**** Listed entries

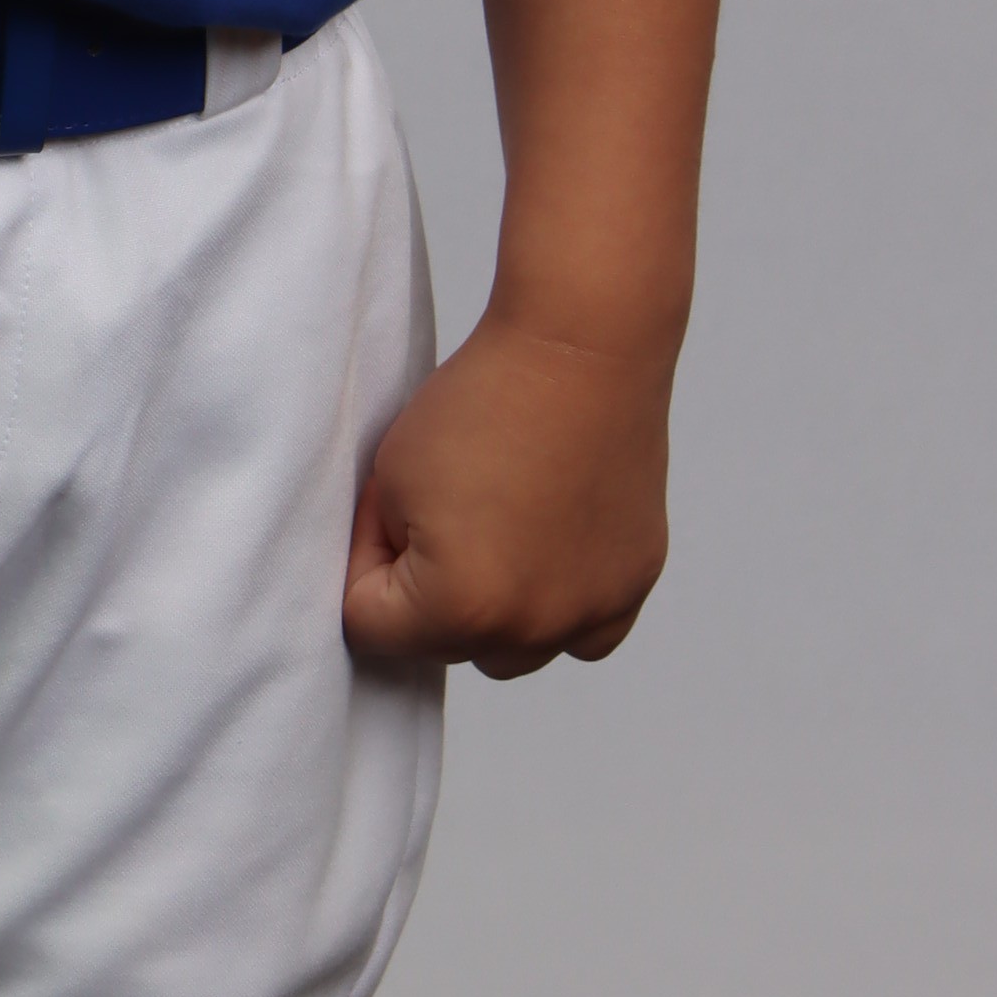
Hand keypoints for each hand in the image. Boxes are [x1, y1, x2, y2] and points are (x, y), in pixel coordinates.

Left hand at [342, 305, 673, 677]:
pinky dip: (559, 599)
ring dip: (495, 610)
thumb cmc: (486, 398)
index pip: (369, 627)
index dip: (364, 562)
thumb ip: (384, 551)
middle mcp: (532, 629)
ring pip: (516, 649)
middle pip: (447, 646)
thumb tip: (400, 584)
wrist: (582, 347)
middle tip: (441, 512)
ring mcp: (591, 612)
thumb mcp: (389, 476)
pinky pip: (582, 628)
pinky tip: (549, 538)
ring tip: (497, 528)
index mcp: (461, 607)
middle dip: (427, 592)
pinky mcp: (632, 584)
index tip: (385, 512)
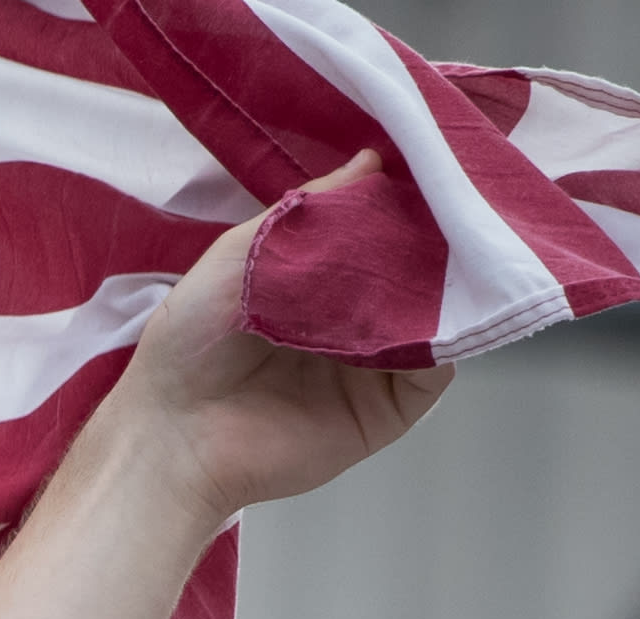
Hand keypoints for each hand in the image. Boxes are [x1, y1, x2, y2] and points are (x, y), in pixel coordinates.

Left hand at [107, 158, 454, 520]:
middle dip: (440, 235)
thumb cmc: (190, 344)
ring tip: (466, 238)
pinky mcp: (390, 410)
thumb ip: (307, 209)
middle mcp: (354, 323)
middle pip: (418, 272)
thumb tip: (373, 161)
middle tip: (462, 194)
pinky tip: (447, 302)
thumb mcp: (241, 253)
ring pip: (438, 315)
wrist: (172, 436)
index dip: (408, 201)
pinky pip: (437, 369)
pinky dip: (450, 337)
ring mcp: (377, 367)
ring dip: (453, 280)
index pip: (383, 234)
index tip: (433, 163)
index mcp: (319, 285)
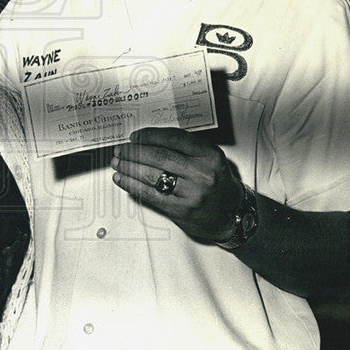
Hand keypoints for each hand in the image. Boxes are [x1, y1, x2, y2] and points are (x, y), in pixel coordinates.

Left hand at [110, 127, 242, 243]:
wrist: (231, 213)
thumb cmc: (217, 183)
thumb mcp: (210, 159)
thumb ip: (185, 148)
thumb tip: (149, 140)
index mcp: (209, 155)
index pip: (174, 139)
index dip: (150, 136)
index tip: (135, 136)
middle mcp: (202, 174)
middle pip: (160, 157)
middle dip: (135, 152)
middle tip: (121, 150)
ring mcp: (191, 194)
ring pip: (152, 176)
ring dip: (130, 168)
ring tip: (118, 162)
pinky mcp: (181, 210)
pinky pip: (151, 195)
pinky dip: (132, 186)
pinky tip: (122, 179)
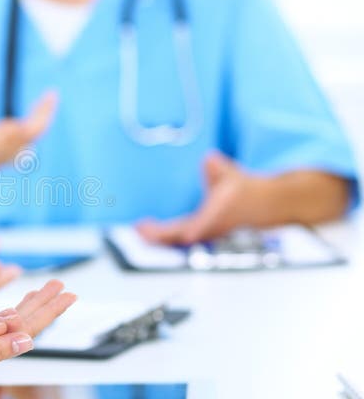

********

### Work required
What you return must be an exact retyping of the lines above starting at the line with "thumb cmc: (190, 344)" and ending at the line with "wrist: (172, 436)", and nothing besides.

### Answer section
thumb cmc: (190, 344)
ring tip: (466, 238)
pinky mcp: (390, 410)
thumb ip: (307, 209)
middle mcp: (354, 323)
middle pip: (418, 272)
thumb tip: (373, 161)
middle tip: (462, 194)
pinky tip: (447, 302)
thumb mcp: (241, 253)
ring pip: (438, 315)
wrist: (172, 436)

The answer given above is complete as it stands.